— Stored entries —
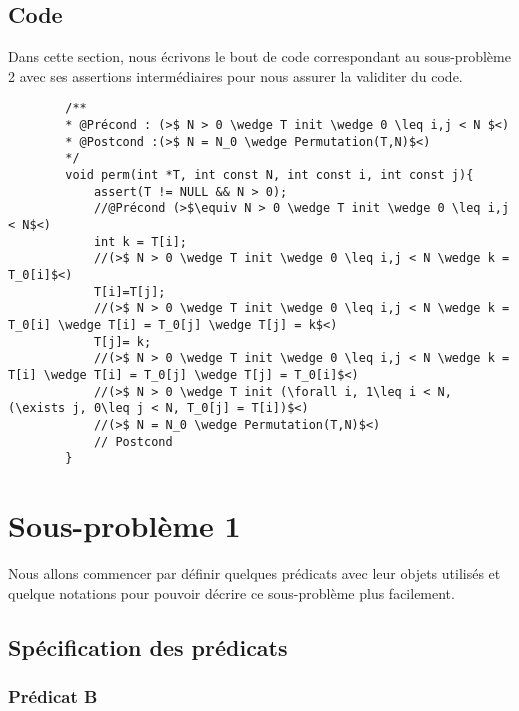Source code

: \documentclass[a4paper, 11pt, oneside]{article}
\begin{document}
    \subsection{Code}
        Dans cette section, nous écrivons le bout de code correspondant au sous-problème 2 avec ses assertions
        intermédiaires pour nous assurer la validiter du code.
        \begin{lstlisting}
        /**
        * @Précond : (>$ N > 0 \wedge T init \wedge 0 \leq i,j < N $<)
        * @Postcond :(>$ N = N_0 \wedge Permutation(T,N)$<)
        */
        void perm(int *T, int const N, int const i, int const j){
            assert(T != NULL && N > 0);
            //@Précond (>$\equiv N > 0 \wedge T init \wedge 0 \leq i,j < N$<)
            int k = T[i];
            //(>$ N > 0 \wedge T init \wedge 0 \leq i,j < N \wedge k = T_0[i]$<)
            T[i]=T[j];
            //(>$ N > 0 \wedge T init \wedge 0 \leq i,j < N \wedge k = T_0[i] \wedge T[i] = T_0[j] \wedge T[j] = k$<)
            T[j]= k;
            //(>$ N > 0 \wedge T init \wedge 0 \leq i,j < N \wedge k = T[i] \wedge T[i] = T_0[j] \wedge T[j] = T_0[i]$<)
            //(>$ N > 0 \wedge T init (\forall i, 1\leq i < N, (\exists j, 0\leq j < N, T_0[j] = T[i])$<)
            //(>$ N = N_0 \wedge Permutation(T,N)$<)
            // Postcond
        }    
        \end{lstlisting}

\section{Sous-problème 1}
    Nous allons commencer par définir quelques prédicats avec leur objets utilisés et quelque notations 
    pour pouvoir décrire ce sous-problème plus facilement.

    \subsection{Spécification des prédicats}

        \subsubsection{Prédicat B}
\end{document}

— What is expected —
Pictures should not appear in the copy. Write out exactly the lines above from the first one through the line that contains "Dans cette section, nous".

— Answer box —
Source code

: \documentclass[a4paper, 11pt, oneside]{article}
\begin{document}
    \subsection{Code}
        Dans cette section, nous écrivons le bout de code correspondant au sous-problème 2 avec ses assertions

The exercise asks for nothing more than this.